WORK REQUEST
What follows is a set of records, each of which is to be written out exactly.

[Source texts of formatted documents]
==*==

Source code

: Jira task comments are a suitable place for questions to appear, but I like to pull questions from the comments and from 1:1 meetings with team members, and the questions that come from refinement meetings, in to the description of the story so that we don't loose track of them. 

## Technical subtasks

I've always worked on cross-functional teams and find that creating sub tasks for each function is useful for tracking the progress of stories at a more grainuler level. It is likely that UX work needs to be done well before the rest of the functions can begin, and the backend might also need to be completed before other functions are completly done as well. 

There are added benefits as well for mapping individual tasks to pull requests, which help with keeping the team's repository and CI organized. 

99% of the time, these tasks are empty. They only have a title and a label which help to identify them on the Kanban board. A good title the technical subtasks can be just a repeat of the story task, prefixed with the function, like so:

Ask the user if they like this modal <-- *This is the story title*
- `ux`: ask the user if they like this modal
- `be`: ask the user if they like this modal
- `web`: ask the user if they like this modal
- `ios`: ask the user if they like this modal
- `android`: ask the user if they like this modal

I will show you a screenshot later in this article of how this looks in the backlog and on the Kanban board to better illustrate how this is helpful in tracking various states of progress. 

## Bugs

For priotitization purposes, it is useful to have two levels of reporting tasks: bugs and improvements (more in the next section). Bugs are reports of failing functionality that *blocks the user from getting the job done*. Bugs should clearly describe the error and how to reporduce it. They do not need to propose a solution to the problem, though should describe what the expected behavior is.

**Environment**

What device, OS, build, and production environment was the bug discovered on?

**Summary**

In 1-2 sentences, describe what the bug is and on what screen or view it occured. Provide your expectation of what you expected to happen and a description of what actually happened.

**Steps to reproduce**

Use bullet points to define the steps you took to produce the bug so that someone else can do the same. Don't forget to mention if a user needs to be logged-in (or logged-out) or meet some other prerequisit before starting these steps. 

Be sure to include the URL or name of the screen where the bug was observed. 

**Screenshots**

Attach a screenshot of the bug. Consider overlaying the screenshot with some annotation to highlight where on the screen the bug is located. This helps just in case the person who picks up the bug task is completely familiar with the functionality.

==*==

ANSWER SECTION
Source code

: Jira task comments are a suitable place for questions to appear, but I like to pull questions from the comments and from 1:1 meetings with team members, and the questions that come from refinement meetings, in to the description of the story so that we don't loose track of them. 

## Technical subtasks

I've always worked on cross-functional teams and find that creating sub tasks for each function is useful for tracking the progress of stories at a more grainuler level. It is likely that UX work needs to be done well before the rest of the functions can begin, and the backend might also need to be completed before other functions are completly done as well. 

There are added benefits as well for mapping individual tasks to pull requests, which help with keeping the team's repository and CI organized. 

99% of the time, these tasks are empty. They only have a title and a label which help to identify them on the Kanban board. A good title the technical subtasks can be just a repeat of the story task, prefixed with the function, like so:

Ask the user if they like this modal <-- *This is the story title*
- `ux`: ask the user if they like this modal
- `be`: ask the user if they like this modal
- `web`: ask the user if they like this modal
- `ios`: ask the user if they like this modal
- `android`: ask the user if they like this modal

I will show you a screenshot later in this article of how this looks in the backlog and on the Kanban board to better illustrate how this is helpful in tracking various states of progress. 

## Bugs

For priotitization purposes, it is useful to have two levels of reporting tasks: bugs and improvements (more in the next section). Bugs are reports of failing functionality that *blocks the user from getting the job done*. Bugs should clearly describe the error and how to reporduce it. They do not need to propose a solution to the problem, though should describe what the expected behavior is.

**Environment**

What device, OS, build, and production environment was the bug discovered on?

**Summary**

In 1-2 sentences, describe what the bug is and on what screen or view it occured. Provide your expectation of what you expected to happen and a description of what actually happened.

**Steps to reproduce**

Use bullet points to define the steps you took to produce the bug so that someone else can do the same. Don't forget to mention if a user needs to be logged-in (or logged-out) or meet some other prerequisit before starting these steps. 

Be sure to include the URL or name of the screen where the bug was observed. 

**Screenshots**

Attach a screenshot of the bug. Consider overlaying the screenshot with some annotation to highlight where on the screen the bug is located. This helps just in case the person who picks up the bug task is completely familiar with the functionality.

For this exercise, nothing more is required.